EXCERPT PROVIDED START

The Fresh Loaf

A Community of Amateur Bakers and Artisan Bread Enthusiasts.

Just need to share this...

fredman's picture
fredman

Just need to share this...

I found this fascinating. Must be the best video I've seen on bread kneading. The second half where he separates the starch and gluten blew me away.... Please watch this.

 

https://www.youtube.com/watch?v=aAvlONuJXP0

 

 

leslieruf's picture
leslieruf

Lots of interesting little pointers for those of us still struggling with dough texture!  

Very interesting how he extracted the gluten.

AbeNW11's picture
AbeNW11 (not verified)

Bookmarked to watch later.

FrugalBaker's picture
FrugalBaker

and thanks for sharing. 

Les Nightingill's picture
Les Nightingill

totally fascinating, lots of good insight here

dabrownman's picture
dabrownman

I process I use to make Vital Wheat Gluten except I use whole wheat flour which makes the end product less white, .  Once it is finished like the middle of the video then you just spread it as thin as you can on parchment and let dry - not as easy as it sounds with this stretchy stuff..  Now I chop it int as fine a pieces as i can and use my dehydrator.

 Then in the coffee grinder it goes and Poof - VWG.  Those who think the VWG is something horribly unnatural will have a change of heart - it is just the stuff you find in normal flour.  VWG is a great way to turn low protein flour into something that you can use to make some bread with if that is all you have.  It comes out to be 55-65% gluten this way - not 100^% so do your math accordingly to get the added VWG where you want it.

I've never baked gluten like he did though - wow!,  The starch he made at the end is what the yeast and LAB will eat when broken down to sugars by the enzymes.  So adding a bit of that to the dough would be a great experiment too.

Nice post and video!

Colin_Sutton's picture
Colin_Sutton

What a great way to spend just under 19 minutes! Thanks for sharing this. The gluten stuff was really interesting, but just as helpful, especially for newer bakers, are the different needing techniques shown at the start.

AbeNW11's picture
AbeNW11 (not verified)

Just baked a tomato bread and used the technique described for a 55-65% hydration dough. Knead with two hands holding one edge down and folding with the other. The dough was so silky and the crumb is amazing. The softest springy loaf I've ever made.

EXCERPT PROVIDED END
ENTRIES SUPPLIED START

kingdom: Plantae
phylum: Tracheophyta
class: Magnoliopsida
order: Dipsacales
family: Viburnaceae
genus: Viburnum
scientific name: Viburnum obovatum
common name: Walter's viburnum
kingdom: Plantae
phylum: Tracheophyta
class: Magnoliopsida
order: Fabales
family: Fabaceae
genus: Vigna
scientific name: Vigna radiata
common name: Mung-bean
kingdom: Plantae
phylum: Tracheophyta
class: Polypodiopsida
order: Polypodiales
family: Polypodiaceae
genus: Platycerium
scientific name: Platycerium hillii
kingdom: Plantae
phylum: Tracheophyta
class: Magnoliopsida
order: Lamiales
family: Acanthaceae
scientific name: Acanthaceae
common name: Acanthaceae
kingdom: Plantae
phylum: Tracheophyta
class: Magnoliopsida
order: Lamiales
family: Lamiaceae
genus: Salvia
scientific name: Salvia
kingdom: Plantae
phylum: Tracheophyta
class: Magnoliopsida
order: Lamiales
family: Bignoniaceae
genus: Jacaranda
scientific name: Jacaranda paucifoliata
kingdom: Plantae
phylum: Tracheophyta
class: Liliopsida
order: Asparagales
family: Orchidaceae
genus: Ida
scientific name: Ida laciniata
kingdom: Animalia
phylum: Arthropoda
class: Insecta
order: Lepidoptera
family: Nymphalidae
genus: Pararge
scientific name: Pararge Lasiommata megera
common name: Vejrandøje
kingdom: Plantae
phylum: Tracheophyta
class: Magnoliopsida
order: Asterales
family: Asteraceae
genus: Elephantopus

ENTRIES SUPPLIED END

From the bread forum thread above, list every distinct username that posted there, including the original poster. Give each name once.

- **ANSWER**:
fredman
leslieruf
AbeNW11
FrugalBaker
Les Nightingill
dabrownman
Colin_Sutton